[Stored data entries]
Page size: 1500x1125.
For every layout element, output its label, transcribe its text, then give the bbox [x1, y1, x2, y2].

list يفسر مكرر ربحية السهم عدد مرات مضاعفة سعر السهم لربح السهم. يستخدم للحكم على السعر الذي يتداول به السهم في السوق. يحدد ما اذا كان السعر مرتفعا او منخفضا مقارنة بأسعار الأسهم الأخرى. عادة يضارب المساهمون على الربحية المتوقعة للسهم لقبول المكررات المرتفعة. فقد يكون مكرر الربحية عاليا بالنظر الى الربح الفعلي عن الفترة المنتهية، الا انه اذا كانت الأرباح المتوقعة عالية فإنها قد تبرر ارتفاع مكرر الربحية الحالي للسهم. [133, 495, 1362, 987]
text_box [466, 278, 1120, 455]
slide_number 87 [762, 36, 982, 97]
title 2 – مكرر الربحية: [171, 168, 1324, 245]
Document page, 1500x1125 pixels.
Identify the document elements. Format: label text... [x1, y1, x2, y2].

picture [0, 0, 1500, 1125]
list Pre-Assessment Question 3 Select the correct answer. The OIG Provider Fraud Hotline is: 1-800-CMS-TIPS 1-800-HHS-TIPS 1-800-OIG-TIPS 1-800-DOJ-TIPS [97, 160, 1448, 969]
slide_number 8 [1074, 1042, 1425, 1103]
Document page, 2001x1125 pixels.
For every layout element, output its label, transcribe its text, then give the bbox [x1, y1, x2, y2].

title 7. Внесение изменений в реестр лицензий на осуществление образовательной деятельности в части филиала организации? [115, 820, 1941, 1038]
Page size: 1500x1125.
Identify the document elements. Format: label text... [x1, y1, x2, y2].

TASK BRIEF: From the first line of the entries above to the line with "Document page, 2001x1125 pixels.", please return every line exactly, keeping both ends.

TASK ANSWER:
Page size: 1500x1125.
For every layout element, output its label, transcribe its text, then give the bbox [x1, y1, x2, y2].

list يفسر مكرر ربحية السهم عدد مرات مضاعفة سعر السهم لربح السهم. يستخدم للحكم على السعر الذي يتداول به السهم في السوق. يحدد ما اذا كان السعر مرتفعا او منخفضا مقارنة بأسعار الأسهم الأخرى. عادة يضارب المساهمون على الربحية المتوقعة للسهم لقبول المكررات المرتفعة. فقد يكون مكرر الربحية عاليا بالنظر الى الربح الفعلي عن الفترة المنتهية، الا انه اذا كانت الأرباح المتوقعة عالية فإنها قد تبرر ارتفاع مكرر الربحية الحالي للسهم. [133, 495, 1362, 987]
text_box [466, 278, 1120, 455]
slide_number 87 [762, 36, 982, 97]
title 2 – مكرر الربحية: [171, 168, 1324, 245]
Document page, 1500x1125 pixels.
Identify the document elements. Format: label text... [x1, y1, x2, y2].

picture [0, 0, 1500, 1125]
list Pre-Assessment Question 3 Select the correct answer. The OIG Provider Fraud Hotline is: 1-800-CMS-TIPS 1-800-HHS-TIPS 1-800-OIG-TIPS 1-800-DOJ-TIPS [97, 160, 1448, 969]
slide_number 8 [1074, 1042, 1425, 1103]
Document page, 2001x1125 pixels.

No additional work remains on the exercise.